Willie never required any urging to what his father wished. He became at once more of a student, without becoming much less of a workman—for he found plenty of time to do all he wanted, by being more careful of his odd moments.
One lovely evening in spring, when the sun had gone down and left the air soft, and balmy, and full of the scents which rise from the earth after a shower, and the odours of the buds which were swelling and bursting in all directions, Willie was standing looking out of his open window into the parson's garden, when Mr Shepherd saw him and called to him—
"Come down here, Willie," he said. "I want to have a little talk with you."

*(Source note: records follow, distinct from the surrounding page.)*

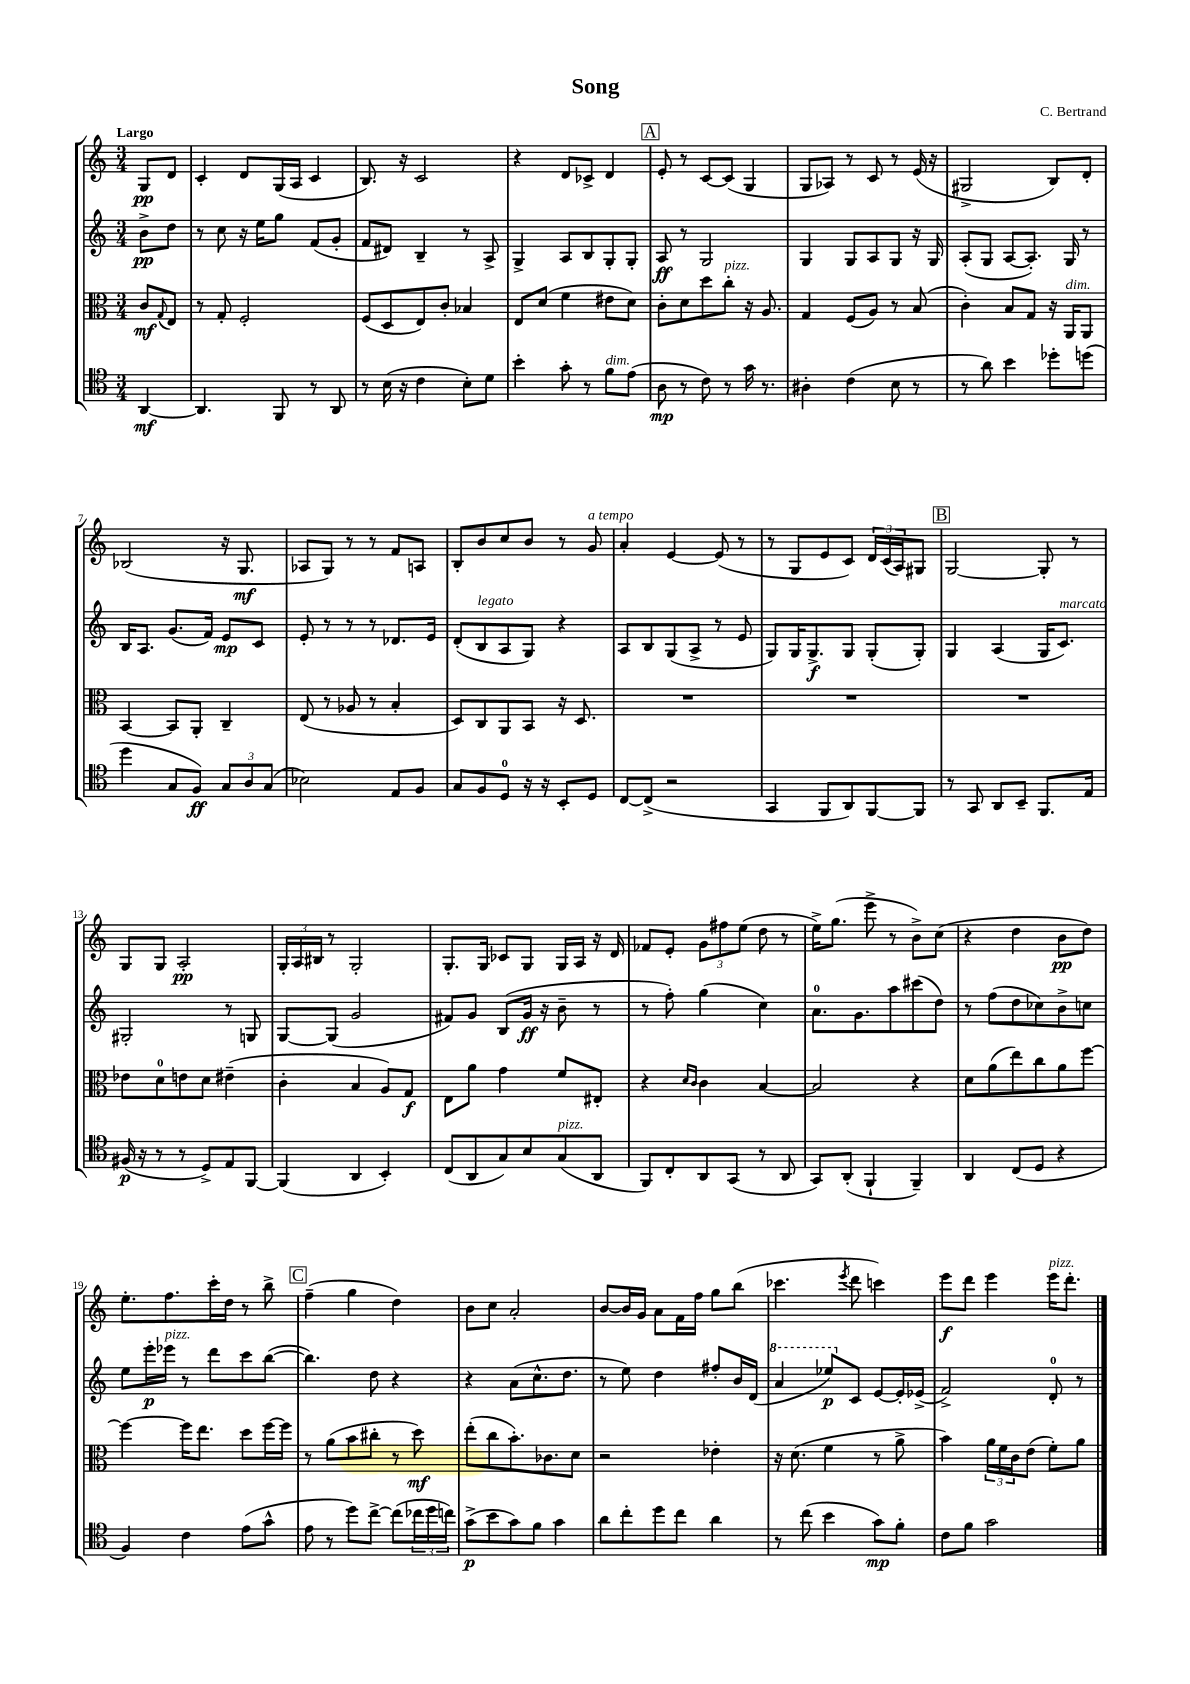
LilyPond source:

\header { title = "Song" composer = "C. Bertrand" }
<<
\new StaffGroup <<
\new Staff = "s0" {
    \clef treble \key c \major \numericTimeSignature \time 3/4 \partial 4 \tempo "Largo"
    g8\pp d'8 |
    c'4-. d'8 g16( a16 c'4 |
    b8.) r16 c'2 |
    r4 d'8 ces'8-> d'4 |
    \mark \markup { \box "A" } e'8-. r8 c'8~ c'8( g4 |
    g8 aes8) r8 c'8 r8 e'16( r16 |
    gis2-> b8) d'8-. |
    bes2( r16 g8.\mf |
    aes8 g8) r8 r8 f'8 a8 |
    b8-. b'8 c''8 b'8 r8 g'8^\markup { \italic "a tempo" } |
    a'4-. e'4~ e'8( r8 |
    r8 g8 e'8 c'8) \tuplet 3/2 { d'16 c'16( a16) } gis8 |
    \mark \markup { \box "B" } g2~ g8-. r8 |
    g8 g8 a2-.\pp |
    \tuplet 3/2 { g16-. a16 bis16 } r8 g2-. |
    g8.-. g16 ces'8 g8 g16 a16 r16 d'16 |
    fes'8 e'8-. \tuplet 3/2 { g'8 fis''8 e''8( } d''8 r8 |
    e''16->) g''8.( e'''8-> r8 b'8->) c''8( |
    r4 d''4 b'8\pp d''8) |
    e''8.-. f''8. c'''16-. d''16 r8 b''8-> |
    \mark \markup { \box "C" } f''4--( g''4 d''4) |
    b'8 c''8 a'2-. |
    b'8~ b'16 g'16 a'8 f'16 f''16 g''8 b''8( |
    ces'''4. \acciaccatura { e'''8 } d'''8 c'''4) |
    e'''8\f d'''8 e'''4 e'''16^\markup { \italic "pizz." } d'''8.-. \bar "|." |
}
\new Staff = "s1" {
    \clef treble \key c \major \numericTimeSignature \time 3/4 \partial 4
    b'8->\pp d''8 |
    r8 c''8 r16 e''16 g''8 f'8( g'8-. |
    f'8 dis'8) b4-- r8 a8-> |
    g4-> a8 b8 g8-. g8-. |
    \mark \markup { \box "A" } a8\ff r8 g2 |
    g4 g8 a8 g8 r16 g16 |
    a8-.( g8 a8~ a8.-.) g16 r8 |
    b16 a8. g'8.( f'16) e'8\mp c'8 |
    e'8-. r8 r8 r8 des'8. e'16 |
    d'8-.( b8^\markup { \italic "legato" } a8 g8) r4 |
    a8 b8 g8( a8-> r8 e'8 |
    g8) g16 g8.->\f g8 g8-.( g8-.) |
    \mark \markup { \box "B" } g4 a4( g16 c'8.^\markup { \italic "marcato" }) |
    gis2-. r8 g8 |
    g8~ g8( g'2 |
    fis'8) g'8 b8( g'16\ff r16 b'8-- r8 |
    r8 f''8-.) g''4( c''4) |
    a'8.-0 g'8. a''8 cis'''8( d''8) |
    r8 f''8( d''8 ces''8) b'8-> c''8 |
    e''8 e'''16-.\p ees'''16^\markup { \italic "pizz." } r8 d'''8 c'''8 b''8~( |
    \mark \markup { \box "C" } b''4.) d''8 r4 |
    r4 a'8( c''8.-^ d''8. |
    r8 e''8) d''4 fis''8-. b'16 d'16( |
    \ottava #1 a''4 ees'''8\p) \ottava #0 c'8 e'8~ e'16-. ees'16->( |
    f'2->) d'8-0-. r8 \bar "|." |
}
\new Staff = "s2" {
    \clef alto \key c \major \numericTimeSignature \time 3/4 \partial 4
    c'8\mf \appoggiatura { g8 } e8 |
    r8 g8-. f2-. |
    f8( d8 e8) c'8-. bes4 |
    e8 d'8( f'4 eis'8 d'8) |
    \mark \markup { \box "A" } c'8-. d'8 d''8 c''8-.^\markup { \italic "pizz." } r16 a8. |
    g4 f8( a8) r8 b8( |
    c'4-.) b8 g8 r16 a,16^\markup { \italic "dim." } a,8 |
    b,4~ b,8 a,8-. c4-- |
    e8( r8 aes8 r8 b4-. |
    d8) c8 a,8 b,8 r16 d8. |
    R2. |
    R2. |
    \mark \markup { \box "B" } R2. |
    ees'8 d'8-0 e'8 d'8 eis'4--( |
    c'4-. b4 a8) g8\f |
    e8 a'8 g'4 f'8 eis8-. |
    r4 \grace { d'16 c'16 } c'4 b4~ |
    b2 r4 |
    d'8 a'8( e''8) c''8 a'8 f''8~ |
    f''4~ f''16 e''8. d''8 f''16~ f''16 |
    \mark \markup { \box "C" } r8 a'8( b'8 cis''8-. r8 d''8\mf) |
    e''8-.( c''8 b'8.-.) ces'8. d'8 |
    r2 ees'4-. |
    r16 d'8.( f'4 r8 a'8-> |
    b'4) \tuplet 3/2 { a'16 f'16 c'16 } e'8( f'8-.) a'8 \bar "|." |
}
\new Staff = "s3" {
    \clef tenor \key c \major \numericTimeSignature \time 3/4 \partial 4
    a,4~\mf |
    a,4. f,8 r8 a,8 |
    r8 b16( r16 c'4 b8-.) d'8 |
    b'4-. g'8-. r8 f'8^\markup { \italic "dim." } e'8( |
    \mark \markup { \box "A" } a8\mp r8 c'8) r8 g'16 r8. |
    ais4-. c'4( b8 r8 |
    r8 a'8) b'4 des''8-. d''8( |
    d''4 g8 f8\ff) \tuplet 3/2 { g8 a8 g8( } |
    bes2) e8 f8 |
    g8 f8 d8-0 r16 r16 b,8-. d8 |
    c8~ c8->( r2 |
    g,4 f,8 a,8) f,8~ f,8 |
    \mark \markup { \box "B" } r8 g,8 a,8 b,8-- f,8. e16 |
    fis16\p( r16 r8 r8 d8->) e8 f,8~ |
    f,4( a,4 b,4-.) |
    c8( a,8 g8) b8 g8^\markup { \italic "pizz." }( a,8 |
    f,8) c8-. a,8 g,8( r8 a,8 |
    g,8) a,8-.( f,4-! f,4--) |
    a,4 c8( d8 r4 |
    f4) c'4 e'8( g'8-^ |
    \mark \markup { \box "C" } e'8 r8 d''8) c''8~-> c''8( \tuplet 3/2 { ces''16 d''16 c''16) } |
    g'8->\p( b'8 g'8) f'8 g'4 |
    a'8 c''8-. d''8 c''8 a'4 |
    r8 c''8( b'4 g'8\mp) f'8-. |
    c'8 f'8 g'2 \bar "|." |
}
>>
>>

Willie got on the wall from the top of his stair, dropped into the stable-yard, which served for the parson's pony as well as the Doctor's two horses, and thence passed into Mr Shepherd's garden, where the two began to walk up and down together.
The year was like a child waking up from a sleep into which he had fallen crying. Its life was returning to it, fresh and new. It was as if God were again drawing nigh to His world. All the winter through He had never left it, only had, as it were, been rolling it along the path before Him; but now had taken it up in His hand, and was carrying it for a while; and that was how its birds were singing so sweetly, and its buds were coming so blithely out of doors, and the wind blew so soft, and the rain fell so repentantly, and the earth sent up such a gracious odour.